Che sono, poi, gli stessi insegnamenti e gli stessi principi che ancor oggi insegniamo a tutti coloro che, manu militari, chiamiamo a difendere la Patria (o anche a conquistar potere), ed ai quali non ammettiamo si possa venire meno.
E si badi bene: la disciplina e l’obbedienza militare prescindono dalla giustizia o meno di cui si può gratificare la guerra (ammesso che si possa parlare di guerra giusta e santa), che null’altro persegue se non la vittoria, senza esclusione di mezzi.
Ma forse la morte distingue tra salme dei vincitori e salme dei vinti.

La guerra economica sembra non seguire regole molto diverse da quell’altra, quella dichiarata o meno condotta con l’uso delle armi, dalle nude mani, alla pietra, all’arco, alla balestra, alle armi da fuoco, alle bombe atomiche, alle testate nucleari dei missili, ai gas nervini e gli avvelenamenti delle acque e tutto ciò che la perversa fantasia umana riesce ad inventare.
Di tutte le guerre, fa parte integrante lo spionaggio. Da sempre, e per ragioni più che facilmente intuibili. E il nostro è un sistema economico che prevede lo sfruttamento dei più deboli da parte dei più potenti; l’appropriazione delle risorse a vantaggio dei più ricchi; l’acquisizione di tanto maggior potere interno ed esterno quanto maggiori sono le ricchezze a disposizione.
E allora: di che ci si lamenta?
Il nostro concetto di economia (e dunque il nostro sistema economico) non riconosce la lealtà, il diritto, l’etica, l’equità, la fiducia tra i limiti all’azione di arricchimento. Uno dei detti più popolari, in Italia, suona “in guerra ed in amor tutto è permesso” e si coniuga con l’altro “gli affari sono affari”. E noi tutti siamo prontissimi a riconoscere i meriti di chi si è arricchito e continua a farlo “cogliendo le opportunità”. 

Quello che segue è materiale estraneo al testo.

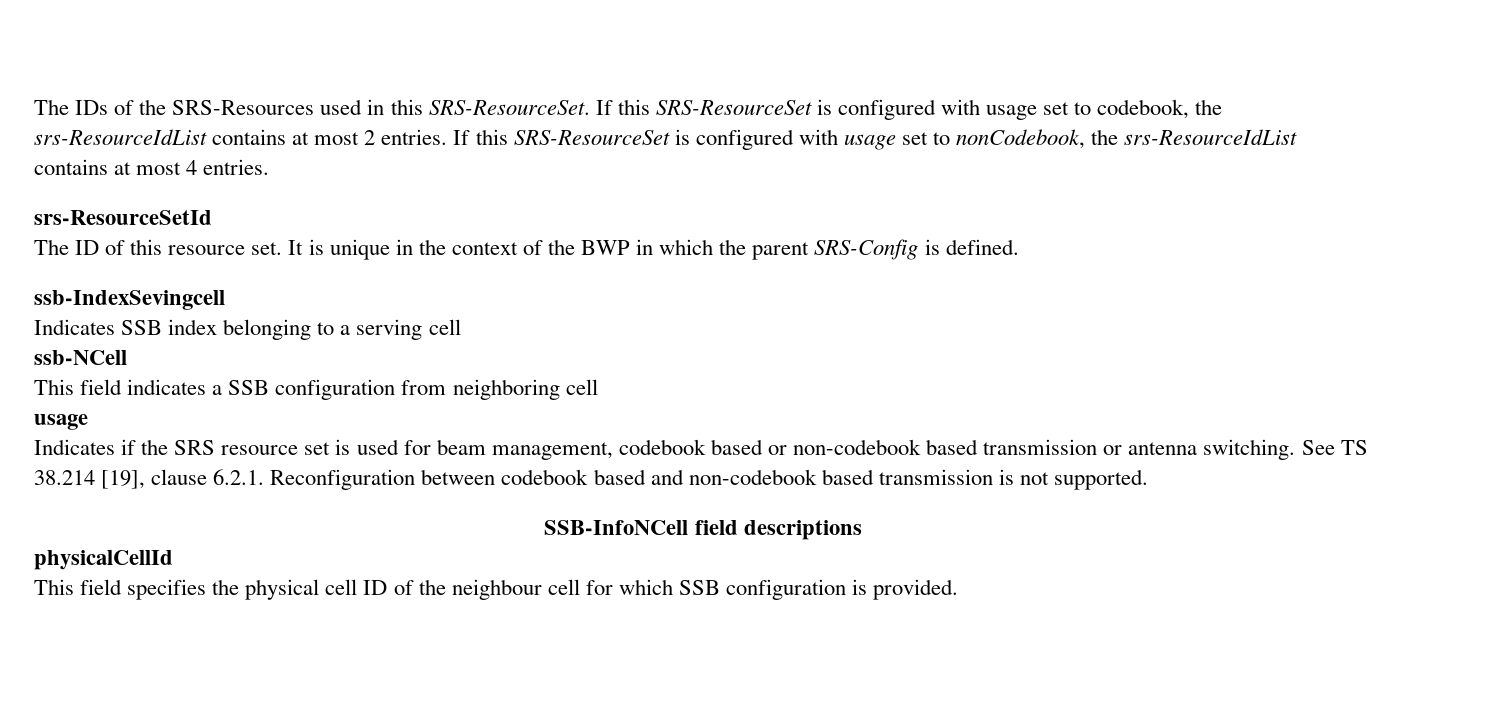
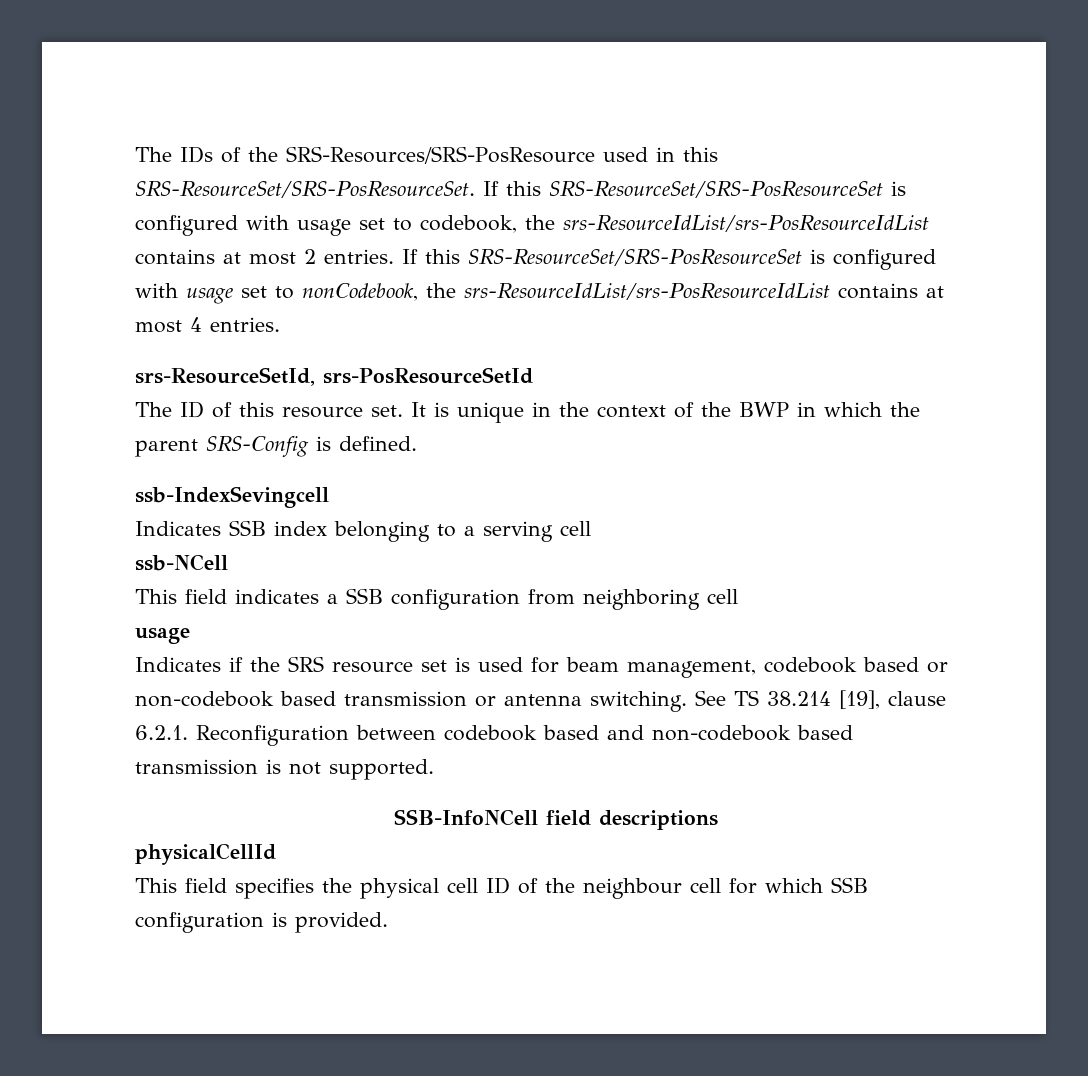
[172,100,315,115] SRS-Resources -> [286,146,595,164] SRS-Resources/SRS-PosResource
[428,99,812,115] SRS-ResourceSet. If this SRS-ResourceSet -> [135,181,883,198] SRS-ResourceSet/SRS-PosResourceSet. If this SRS-ResourceSet/SRS-PosResourceSet
[34,129,207,145] srs-ResourceIdList -> [563,215,929,232] srs-ResourceIdList/srs-PosResourceIdList
[513,130,670,145] SRS-ResourceSet -> [468,249,802,266] SRS-ResourceSet/SRS-PosResourceSet
[1124,129,1298,145] srs-ResourceIdList -> [464,283,830,300] srs-ResourceIdList/srs-PosResourceIdList
[34,210,212,225] srs-ResourceSetId -> [135,367,533,386] srs-ResourceSetId, srs-PosResourceSetId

E, anche, i nostri economisti ci insegnano che le opportunità vanno cercate e se del caso create. 
Onore al ricco ed al potente: è il primo comandamento del viver sociale, il solo valore riconosciuto senza eccezioni.
E per diventare ricchi e potenti e per conservare ricchezza e potere, lo spionaggio è d’obbligo.
Anche e soprattutto se lo chiamiamo intelligence.
Di più: proprio come intelligence, lo spionaggio – sia militare che economico e quale ne sia la destinazione d’uso (compresa l’acquisizione delle prove di un tradimento familiare o di una scarsa osservanza di principi religiosi o presunti tali) – è formidabile fonte di posti di lavoro. In tutto il mondo e, ancora una volta, sotto ogni cielo.
Ma c’è qualcuno che può veramente credere che chi spia lo ammetta? E soprattutto, che l’attività possa estinguersi?
Un amico toscano usa un’espressione suggestiva: ma scherziamo davvero?

Certo appare che lo scherzo abiti in Politica. Non solo, ovviamente, ma a preferenza. La Politica si è rivelata l’arena migliore per i contaballe, i visionari, i venditori di fumo, i dilettanti e via dicendo. E’ sempre stato così, almeno da noi, ma mi pare si stiano conquistando vette impensabili rese raggiungibili (anche) da una decadenza culturale mai immaginata e, se immaginata, ritenuta impossibile.
Eppure è così. E i Politici, che tutto possono essere, ma molto raramente mancano di furbizia e di intelligenza, se ne sono accorti, e cavalcano l’ignoranza di ritorno in una con la crisi economica, la mancanza di posti di lavoro, la miseria crescente, l’insicurezza e, soprattutto, l’asserito disinteresse della gente per la politica, appunto.
Non vedo eccezioni. Da una parte, si rispolverano partiti impolverati, al solo fine di provvedere alla difesa di interessi personali, e si ventila un’aura monarchica o, almeno, un diritto della prole ad ereditare un partito di proprietà della famiglia; dall’altra, si “vanta” merce fatta di pure parole, una retorica abbagliante, fuorviante, presuntuosa quanto mai; in tutti i casi, non si disegna uno Stato e neppure una strategia sui fatti concreti.
Perché la soluzione cercata e voluta dai Politici d’ogni credo e fazione è mantenere il proprio potere, così da garantirsi e possibilmente aumentare le ricchezze proprie e quelle dei sodali.
Le proprie, innanzitutto.
Conclusione più banale ed ovvia questo editoriale non avrebbe potuto proporre.